■ **Exercise brief**: Would you print the entire listing exactly, leaving nothing out?

■ **The data**:
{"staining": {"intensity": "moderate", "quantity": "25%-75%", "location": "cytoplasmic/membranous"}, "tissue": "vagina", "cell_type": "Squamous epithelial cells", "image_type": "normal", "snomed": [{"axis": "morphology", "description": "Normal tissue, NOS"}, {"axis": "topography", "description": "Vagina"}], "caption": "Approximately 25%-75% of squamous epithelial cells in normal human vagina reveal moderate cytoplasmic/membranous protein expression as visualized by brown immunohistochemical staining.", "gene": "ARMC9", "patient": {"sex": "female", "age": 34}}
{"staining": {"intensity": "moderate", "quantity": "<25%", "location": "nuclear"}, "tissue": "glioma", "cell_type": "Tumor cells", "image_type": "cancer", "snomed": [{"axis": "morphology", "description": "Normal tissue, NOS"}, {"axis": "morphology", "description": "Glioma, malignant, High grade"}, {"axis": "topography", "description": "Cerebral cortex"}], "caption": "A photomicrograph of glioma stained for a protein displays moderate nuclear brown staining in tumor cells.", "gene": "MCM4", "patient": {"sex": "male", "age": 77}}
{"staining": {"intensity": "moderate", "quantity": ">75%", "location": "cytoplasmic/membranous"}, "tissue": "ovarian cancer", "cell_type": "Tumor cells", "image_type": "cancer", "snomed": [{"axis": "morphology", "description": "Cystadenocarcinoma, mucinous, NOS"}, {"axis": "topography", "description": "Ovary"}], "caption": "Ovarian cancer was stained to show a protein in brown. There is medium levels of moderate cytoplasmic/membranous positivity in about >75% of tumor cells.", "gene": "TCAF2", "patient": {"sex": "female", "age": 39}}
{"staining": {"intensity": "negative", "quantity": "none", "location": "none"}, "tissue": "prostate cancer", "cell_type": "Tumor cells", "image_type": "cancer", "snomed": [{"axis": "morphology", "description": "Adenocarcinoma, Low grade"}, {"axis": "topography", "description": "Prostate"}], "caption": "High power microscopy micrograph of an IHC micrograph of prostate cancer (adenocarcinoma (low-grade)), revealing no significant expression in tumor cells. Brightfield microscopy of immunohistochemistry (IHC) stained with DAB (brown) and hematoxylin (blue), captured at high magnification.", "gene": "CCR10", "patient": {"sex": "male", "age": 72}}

■ **Written solution**:
{"staining": {"intensity": "moderate", "quantity": "25%-75%", "location": "cytoplasmic/membranous"}, "tissue": "vagina", "cell_type": "Squamous epithelial cells", "image_type": "normal", "snomed": [{"axis": "morphology", "description": "Normal tissue, NOS"}, {"axis": "topography", "description": "Vagina"}], "caption": "Approximately 25%-75% of squamous epithelial cells in normal human vagina reveal moderate cytoplasmic/membranous protein expression as visualized by brown immunohistochemical staining.", "gene": "ARMC9", "patient": {"sex": "female", "age": 34}}
{"staining": {"intensity": "moderate", "quantity": "<25%", "location": "nuclear"}, "tissue": "glioma", "cell_type": "Tumor cells", "image_type": "cancer", "snomed": [{"axis": "morphology", "description": "Normal tissue, NOS"}, {"axis": "morphology", "description": "Glioma, malignant, High grade"}, {"axis": "topography", "description": "Cerebral cortex"}], "caption": "A photomicrograph of glioma stained for a protein displays moderate nuclear brown staining in tumor cells.", "gene": "MCM4", "patient": {"sex": "male", "age": 77}}
{"staining": {"intensity": "moderate", "quantity": ">75%", "location": "cytoplasmic/membranous"}, "tissue": "ovarian cancer", "cell_type": "Tumor cells", "image_type": "cancer", "snomed": [{"axis": "morphology", "description": "Cystadenocarcinoma, mucinous, NOS"}, {"axis": "topography", "description": "Ovary"}], "caption": "Ovarian cancer was stained to show a protein in brown. There is medium levels of moderate cytoplasmic/membranous positivity in about >75% of tumor cells.", "gene": "TCAF2", "patient": {"sex": "female", "age": 39}}
{"staining": {"intensity": "negative", "quantity": "none", "location": "none"}, "tissue": "prostate cancer", "cell_type": "Tumor cells", "image_type": "cancer", "snomed": [{"axis": "morphology", "description": "Adenocarcinoma, Low grade"}, {"axis": "topography", "description": "Prostate"}], "caption": "High power microscopy micrograph of an IHC micrograph of prostate cancer (adenocarcinoma (low-grade)), revealing no significant expression in tumor cells. Brightfield microscopy of immunohistochemistry (IHC) stained with DAB (brown) and hematoxylin (blue), captured at high magnification.", "gene": "CCR10", "patient": {"sex": "male", "age": 72}}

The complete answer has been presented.